During late adolescence, interpersonal acuity and decisiveness are facilitative of transitions to emerging adulthood. Disruptions in these capacities may be traceable to phenomena evoked by origin family coparental conflict – paralysis of initiative and hypersensitivity to conflict. Documenting such connections can lead to more beneficial interventions for adolescents transitioning into adulthood. The aims of this study were to examine relationships between college freshmen’s reports of coparenting conflict in their origin families and (a) their immobility and indecision when faced with calls to action and (b) their hypersensitivity to signs of inter-adult conflict.
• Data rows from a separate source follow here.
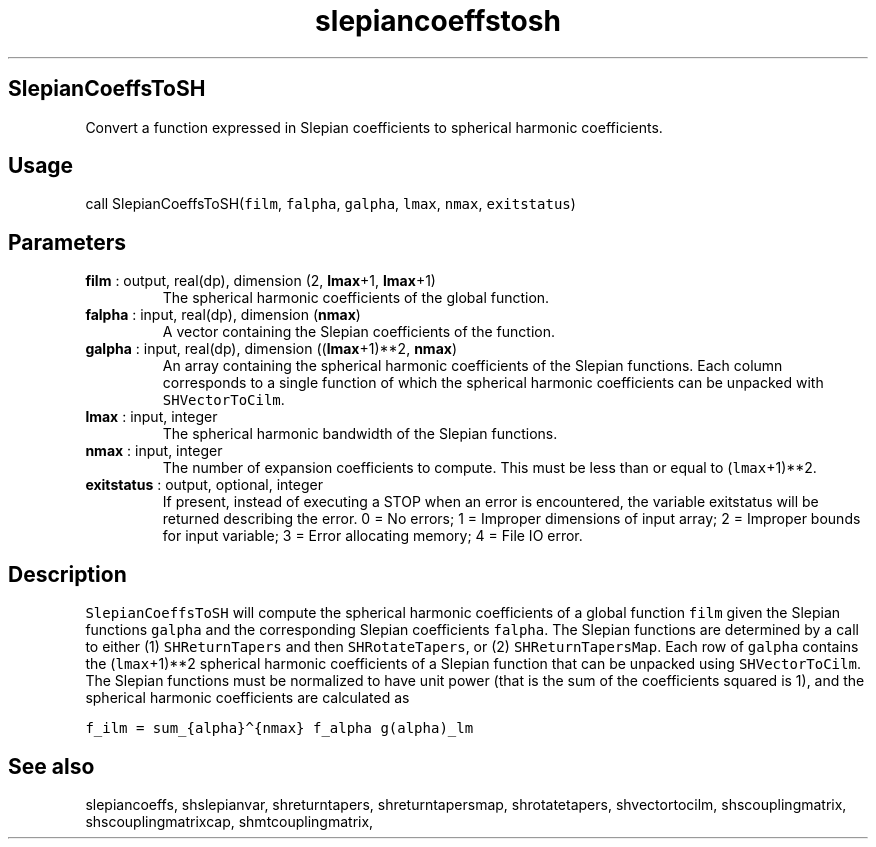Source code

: .\" Automatically generated by Pandoc 2.10
.\"
.TH "slepiancoeffstosh" "1" "2020-09-07" "Fortran 95" "SHTOOLS 4.7"
.hy
.SH SlepianCoeffsToSH
.PP
Convert a function expressed in Slepian coefficients to spherical
harmonic coefficients.
.SH Usage
.PP
call SlepianCoeffsToSH(\f[C]film\f[R], \f[C]falpha\f[R],
\f[C]galpha\f[R], \f[C]lmax\f[R], \f[C]nmax\f[R], \f[C]exitstatus\f[R])
.SH Parameters
.TP
\f[B]\f[CB]film\f[B]\f[R] : output, real(dp), dimension (2, \f[B]\f[CB]lmax\f[B]\f[R]+1, \f[B]\f[CB]lmax\f[B]\f[R]+1)
The spherical harmonic coefficients of the global function.
.TP
\f[B]\f[CB]falpha\f[B]\f[R] : input, real(dp), dimension (\f[B]\f[CB]nmax\f[B]\f[R])
A vector containing the Slepian coefficients of the function.
.TP
\f[B]\f[CB]galpha\f[B]\f[R] : input, real(dp), dimension ((\f[B]\f[CB]lmax\f[B]\f[R]+1)**2, \f[B]\f[CB]nmax\f[B]\f[R])
An array containing the spherical harmonic coefficients of the Slepian
functions.
Each column corresponds to a single function of which the spherical
harmonic coefficients can be unpacked with \f[C]SHVectorToCilm\f[R].
.TP
\f[B]\f[CB]lmax\f[B]\f[R] : input, integer
The spherical harmonic bandwidth of the Slepian functions.
.TP
\f[B]\f[CB]nmax\f[B]\f[R] : input, integer
The number of expansion coefficients to compute.
This must be less than or equal to (\f[C]lmax\f[R]+1)**2.
.TP
\f[B]\f[CB]exitstatus\f[B]\f[R] : output, optional, integer
If present, instead of executing a STOP when an error is encountered,
the variable exitstatus will be returned describing the error.
0 = No errors; 1 = Improper dimensions of input array; 2 = Improper
bounds for input variable; 3 = Error allocating memory; 4 = File IO
error.
.SH Description
.PP
\f[C]SlepianCoeffsToSH\f[R] will compute the spherical harmonic
coefficients of a global function \f[C]film\f[R] given the Slepian
functions \f[C]galpha\f[R] and the corresponding Slepian coefficients
\f[C]falpha\f[R].
The Slepian functions are determined by a call to either (1)
\f[C]SHReturnTapers\f[R] and then \f[C]SHRotateTapers\f[R], or (2)
\f[C]SHReturnTapersMap\f[R].
Each row of \f[C]galpha\f[R] contains the (\f[C]lmax\f[R]+1)**2
spherical harmonic coefficients of a Slepian function that can be
unpacked using \f[C]SHVectorToCilm\f[R].
The Slepian functions must be normalized to have unit power (that is the
sum of the coefficients squared is 1), and the spherical harmonic
coefficients are calculated as
.PP
\f[C]f_ilm = sum_{alpha}\[ha]{nmax} f_alpha g(alpha)_lm\f[R]
.SH See also
.PP
slepiancoeffs, shslepianvar, shreturntapers, shreturntapersmap,
shrotatetapers, shvectortocilm, shscouplingmatrix, shscouplingmatrixcap,
shmtcouplingmatrix,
Thirty-four freshmen (25 women and 9 men) rated their own coparents’ conflict dynamics and completed (a) a timed perceptual-motor challenge in which quick and deft action was essential to avoid failure; (b) the Rorschach inkblot test; and (c) a judgement task requiring ratings of and predictions about the interpersonal dynamics between unfamiliar adults portrayed in videos coparenting small children. Even controlling for the effects of self-reported depressive symptoms, significant links emerged between greater recalled coparenting conflict in the origin family and longer delays in initiating action in the perceptual-motor challenge; lower active-to-passive responses on the Rorschach; and attributions of more dissonant coparenting behavior in the videotaped family interactions. Results suggest that origin family coparental conflict may show ties to hypersensitivity to conflict and to indecisiveness in the face of calls to action. Implications for theory, research and practice are discussed.